**** Input material
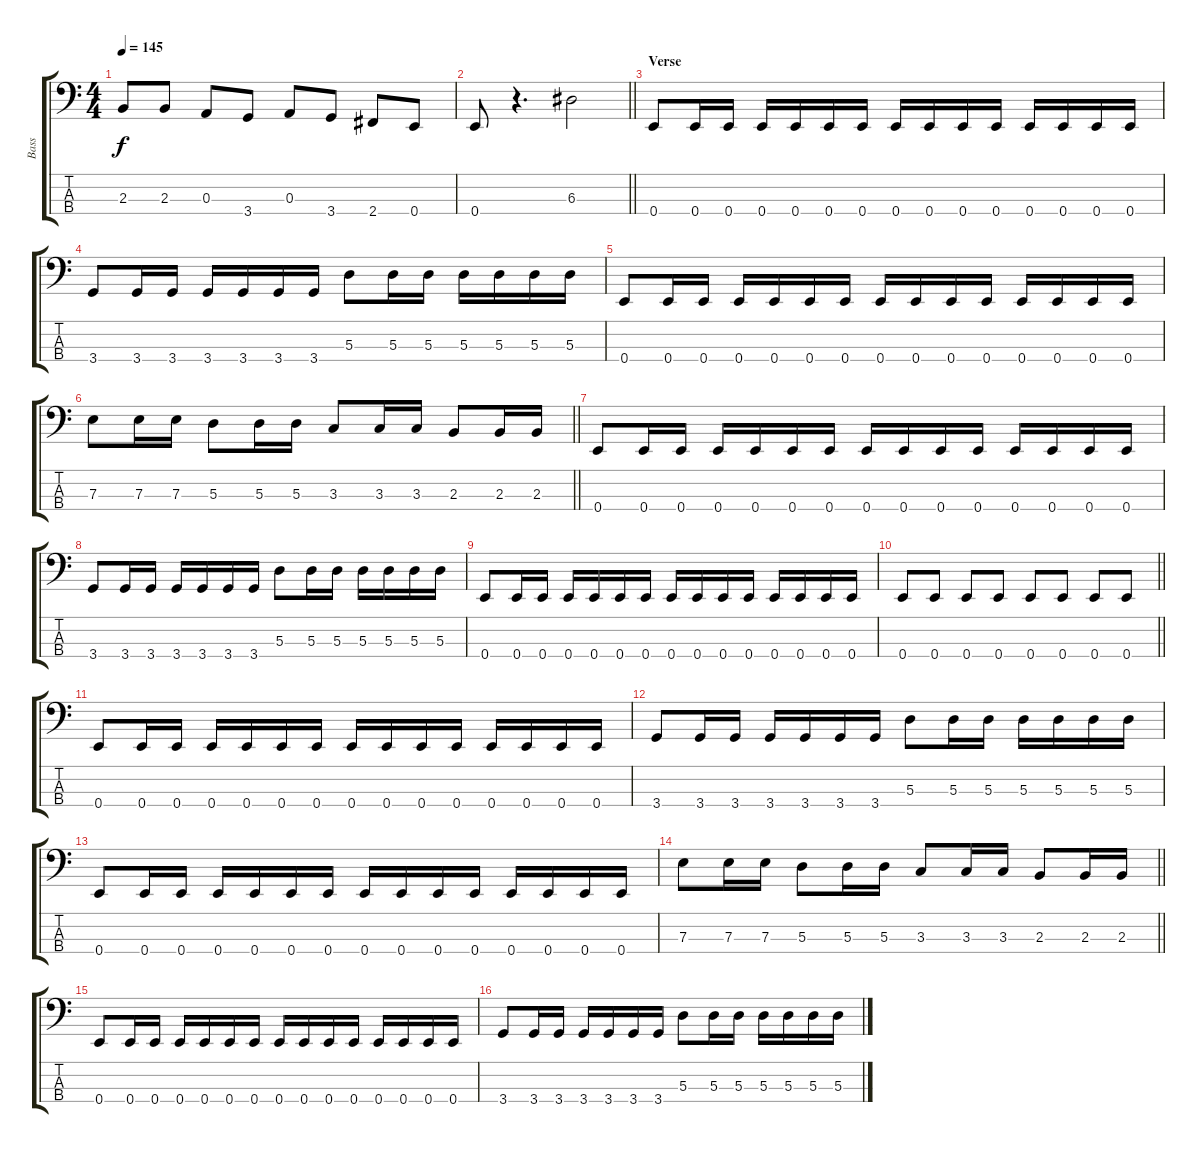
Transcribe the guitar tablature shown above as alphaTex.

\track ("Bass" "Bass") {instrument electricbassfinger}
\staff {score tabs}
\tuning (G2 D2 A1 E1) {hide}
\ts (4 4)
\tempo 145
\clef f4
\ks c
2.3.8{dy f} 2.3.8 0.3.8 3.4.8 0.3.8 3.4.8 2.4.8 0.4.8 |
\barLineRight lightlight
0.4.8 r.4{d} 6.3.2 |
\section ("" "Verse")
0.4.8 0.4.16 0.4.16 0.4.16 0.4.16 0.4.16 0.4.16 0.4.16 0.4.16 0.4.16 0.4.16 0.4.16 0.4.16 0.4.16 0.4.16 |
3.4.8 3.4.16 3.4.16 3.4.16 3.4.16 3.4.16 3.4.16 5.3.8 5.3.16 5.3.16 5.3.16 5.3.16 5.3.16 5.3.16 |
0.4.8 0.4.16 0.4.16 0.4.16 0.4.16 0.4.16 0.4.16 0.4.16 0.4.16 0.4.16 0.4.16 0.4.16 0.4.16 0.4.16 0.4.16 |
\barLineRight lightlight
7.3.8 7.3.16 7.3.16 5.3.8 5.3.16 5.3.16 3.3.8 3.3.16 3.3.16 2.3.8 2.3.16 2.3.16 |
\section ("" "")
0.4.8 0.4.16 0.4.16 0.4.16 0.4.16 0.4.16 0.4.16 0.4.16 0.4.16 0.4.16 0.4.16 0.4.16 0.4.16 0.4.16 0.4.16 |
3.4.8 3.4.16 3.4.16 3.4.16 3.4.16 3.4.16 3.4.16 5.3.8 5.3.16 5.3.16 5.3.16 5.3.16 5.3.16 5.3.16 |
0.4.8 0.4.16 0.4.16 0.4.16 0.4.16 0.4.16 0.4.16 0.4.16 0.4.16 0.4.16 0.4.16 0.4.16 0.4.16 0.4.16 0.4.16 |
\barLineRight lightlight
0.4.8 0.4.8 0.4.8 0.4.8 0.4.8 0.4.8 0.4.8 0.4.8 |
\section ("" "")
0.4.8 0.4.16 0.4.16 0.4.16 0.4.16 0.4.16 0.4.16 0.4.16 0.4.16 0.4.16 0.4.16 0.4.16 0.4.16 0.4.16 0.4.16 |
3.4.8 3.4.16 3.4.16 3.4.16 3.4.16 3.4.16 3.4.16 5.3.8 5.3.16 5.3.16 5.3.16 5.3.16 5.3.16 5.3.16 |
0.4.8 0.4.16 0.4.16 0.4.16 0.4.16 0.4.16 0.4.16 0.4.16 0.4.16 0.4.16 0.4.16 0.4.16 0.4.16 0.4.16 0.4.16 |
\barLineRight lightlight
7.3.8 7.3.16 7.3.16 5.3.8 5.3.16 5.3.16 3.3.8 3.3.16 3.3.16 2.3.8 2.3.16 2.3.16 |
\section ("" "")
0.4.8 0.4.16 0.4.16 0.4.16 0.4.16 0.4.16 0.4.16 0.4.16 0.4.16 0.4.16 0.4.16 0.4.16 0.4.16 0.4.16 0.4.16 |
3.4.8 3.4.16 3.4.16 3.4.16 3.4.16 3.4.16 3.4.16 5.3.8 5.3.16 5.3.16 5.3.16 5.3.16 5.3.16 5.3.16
********
Rewrite every line of the row above as a numbered list, skipping blank lines and omitting the picture.

1. Transcribe the guitar tablature shown above as alphaTex.
2. \track ("Bass" "Bass") {instrument electricbassfinger}
3. \staff {score tabs}
4. \tuning (G2 D2 A1 E1) {hide}
5. \ts (4 4)
6. \tempo 145
7. \clef f4
8. \ks c
9. 2.3.8{dy f} 2.3.8 0.3.8 3.4.8 0.3.8 3.4.8 2.4.8 0.4.8 |
10. \barLineRight lightlight
11. 0.4.8 r.4{d} 6.3.2 |
12. \section ("" "Verse")
13. 0.4.8 0.4.16 0.4.16 0.4.16 0.4.16 0.4.16 0.4.16 0.4.16 0.4.16 0.4.16 0.4.16 0.4.16 0.4.16 0.4.16 0.4.16 |
14. 3.4.8 3.4.16 3.4.16 3.4.16 3.4.16 3.4.16 3.4.16 5.3.8 5.3.16 5.3.16 5.3.16 5.3.16 5.3.16 5.3.16 |
15. 0.4.8 0.4.16 0.4.16 0.4.16 0.4.16 0.4.16 0.4.16 0.4.16 0.4.16 0.4.16 0.4.16 0.4.16 0.4.16 0.4.16 0.4.16 |
16. \barLineRight lightlight
17. 7.3.8 7.3.16 7.3.16 5.3.8 5.3.16 5.3.16 3.3.8 3.3.16 3.3.16 2.3.8 2.3.16 2.3.16 |
18. \section ("" "")
19. 0.4.8 0.4.16 0.4.16 0.4.16 0.4.16 0.4.16 0.4.16 0.4.16 0.4.16 0.4.16 0.4.16 0.4.16 0.4.16 0.4.16 0.4.16 |
20. 3.4.8 3.4.16 3.4.16 3.4.16 3.4.16 3.4.16 3.4.16 5.3.8 5.3.16 5.3.16 5.3.16 5.3.16 5.3.16 5.3.16 |
21. 0.4.8 0.4.16 0.4.16 0.4.16 0.4.16 0.4.16 0.4.16 0.4.16 0.4.16 0.4.16 0.4.16 0.4.16 0.4.16 0.4.16 0.4.16 |
22. \barLineRight lightlight
23. 0.4.8 0.4.8 0.4.8 0.4.8 0.4.8 0.4.8 0.4.8 0.4.8 |
24. \section ("" "")
25. 0.4.8 0.4.16 0.4.16 0.4.16 0.4.16 0.4.16 0.4.16 0.4.16 0.4.16 0.4.16 0.4.16 0.4.16 0.4.16 0.4.16 0.4.16 |
26. 3.4.8 3.4.16 3.4.16 3.4.16 3.4.16 3.4.16 3.4.16 5.3.8 5.3.16 5.3.16 5.3.16 5.3.16 5.3.16 5.3.16 |
27. 0.4.8 0.4.16 0.4.16 0.4.16 0.4.16 0.4.16 0.4.16 0.4.16 0.4.16 0.4.16 0.4.16 0.4.16 0.4.16 0.4.16 0.4.16 |
28. \barLineRight lightlight
29. 7.3.8 7.3.16 7.3.16 5.3.8 5.3.16 5.3.16 3.3.8 3.3.16 3.3.16 2.3.8 2.3.16 2.3.16 |
30. \section ("" "")
31. 0.4.8 0.4.16 0.4.16 0.4.16 0.4.16 0.4.16 0.4.16 0.4.16 0.4.16 0.4.16 0.4.16 0.4.16 0.4.16 0.4.16 0.4.16 |
32. 3.4.8 3.4.16 3.4.16 3.4.16 3.4.16 3.4.16 3.4.16 5.3.8 5.3.16 5.3.16 5.3.16 5.3.16 5.3.16 5.3.16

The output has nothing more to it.